STANDARD CHARTERED BANK CAMEROON dite SCBC c/ CAISSE NATIONALE DE PREVOYANCE SOCIALE dite CNPS, INSTITUT DES RELATIONS INTERNATIONALES DU CAMEROUN dit IRIC (Université de Yaoundé II)

OHADA · Adoption : 10 avril 2014

Pays
OHADA
Type
Décision de justice
Numéro
022/2014
Date d'adoption
10 avril 2014
Date de publication
10 avril 2014
Juridiction
Cour Commune de Justice et d’Arbitrage (CCJA), Première chambre, Organisation pour l’Harmonisation en Afrique du Droit des Affaires (OHADA)

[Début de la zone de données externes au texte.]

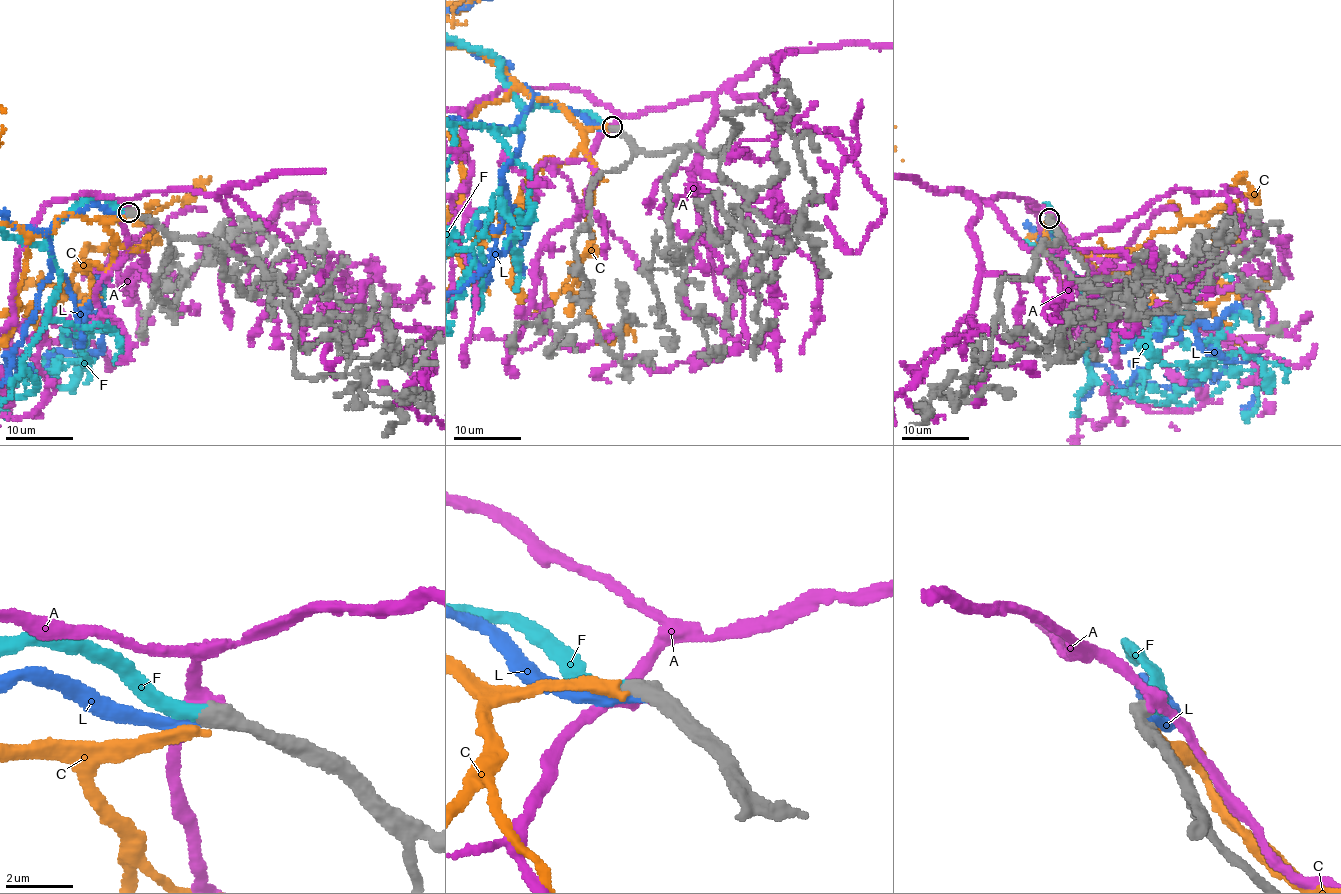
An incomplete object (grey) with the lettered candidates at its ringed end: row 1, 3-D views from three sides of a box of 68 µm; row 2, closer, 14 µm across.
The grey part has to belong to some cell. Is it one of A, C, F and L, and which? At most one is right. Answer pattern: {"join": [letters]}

RésuméLa CCJA a été saisie par la SCBC contestant une saisie-attribution de créance fondée sur un jugement définitif. La Cour juge que ledit jugement constitue un titre exécutoire au sens de l’AUPSRVE. Elle rejette l’argument d’immunité d’exécution. Les moyens dirigés contre l’autorité de la chose jugée sont irrecevables. L’erreur de calcul de l’huissier ne justifie pas la nullité de la saisie. Le pourvoi de la SCBC est rejeté. La SCBC est condamnée aux dépens.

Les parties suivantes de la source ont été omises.